Unless you’re living under a rock, monitoring and alerting are not foreign concepts. Why is it so damn hard when we go to work? Monitoring isn’t a project you do and move on, it’s never done. But too many shops treat it like that. Monitoring and alerting needs change over time as applications, infrastructure, and expectations change. Monitoring needs to be an ongoing concern; it has to be part of the culture.
Software development teams with a good testing culture move faster and get more done. The test suite is the wall at their back. A culture of quality monitoring and alerting provides that same backstop for operations. It removes the anxiety around day to issues and intentional changes.

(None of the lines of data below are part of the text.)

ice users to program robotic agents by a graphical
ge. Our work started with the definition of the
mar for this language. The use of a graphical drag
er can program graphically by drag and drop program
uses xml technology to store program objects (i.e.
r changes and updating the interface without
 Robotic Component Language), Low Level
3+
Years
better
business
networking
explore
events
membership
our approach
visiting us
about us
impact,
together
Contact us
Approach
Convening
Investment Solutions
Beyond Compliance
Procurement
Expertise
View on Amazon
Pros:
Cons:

It helps you make informed decisions when you have to fight fires. As you level up, you spend less time fighting fires and more time preventing fires. It provides insight to stay far enough ahead of problems to focus on actual improvements. You become confident that a fire won’t start if you take a vacation. Your family quits expecting you to come home angry. Life gets better.

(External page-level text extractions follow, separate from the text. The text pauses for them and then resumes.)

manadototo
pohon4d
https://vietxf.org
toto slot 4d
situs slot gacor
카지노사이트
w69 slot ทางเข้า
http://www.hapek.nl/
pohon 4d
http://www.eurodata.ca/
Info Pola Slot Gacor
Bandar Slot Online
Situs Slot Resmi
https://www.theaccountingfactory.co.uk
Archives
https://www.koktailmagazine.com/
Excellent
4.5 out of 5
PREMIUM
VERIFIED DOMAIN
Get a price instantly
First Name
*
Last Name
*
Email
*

What habits do we need to make (or break) to make this happen?
-
Shared Expectations. Achieving full coverage requires group involvement. You’ll forever be fighting fires if everyone isn’t working to provide the same level of service.
-
Respect it. Your monitoring system can only protect you if you respect it. Unresolved alerts cannot be normal.
-
Full coverage. It’s not good enough to monitor the front end. Your full infrastructure needs to be in bounds to find and resolve root causes.
-
Centralize it. Your monitoring tools all need to report back to a central point, and the alerts need to all come from there.
-
Set appropriate thresholds. Alerts that (usually) resolve themselves after a few minutes are a great way to form dangerous habits. Thresholds must be set so we only alert when intervention is required.
-
Be proactive. It’s not good enough to get an alert when the system goes down. You need to find leading indicators and watch those in order to prevent downtime.
-
Continuous improvement. If your monitoring does let you down, adjust so it does better next time. Add alerts to push closer to root causes - iterate enough times and you can eliminate them.
-
Use the scientific method. Make a hypothesis and monitor for it. Forge ahead with facts rather than conjecture.
None of these are hard to adopt. Over time, they pay huge dividends of saved time and reduced stress. Figuring these practices out made a huge impact in my life and in my stress levels, and they can do the same for you. In future articles, I’ll be expanding on what these practices mean in the real world
Stop thinking of monitoring as a project with a deadline and start making it part of your culture.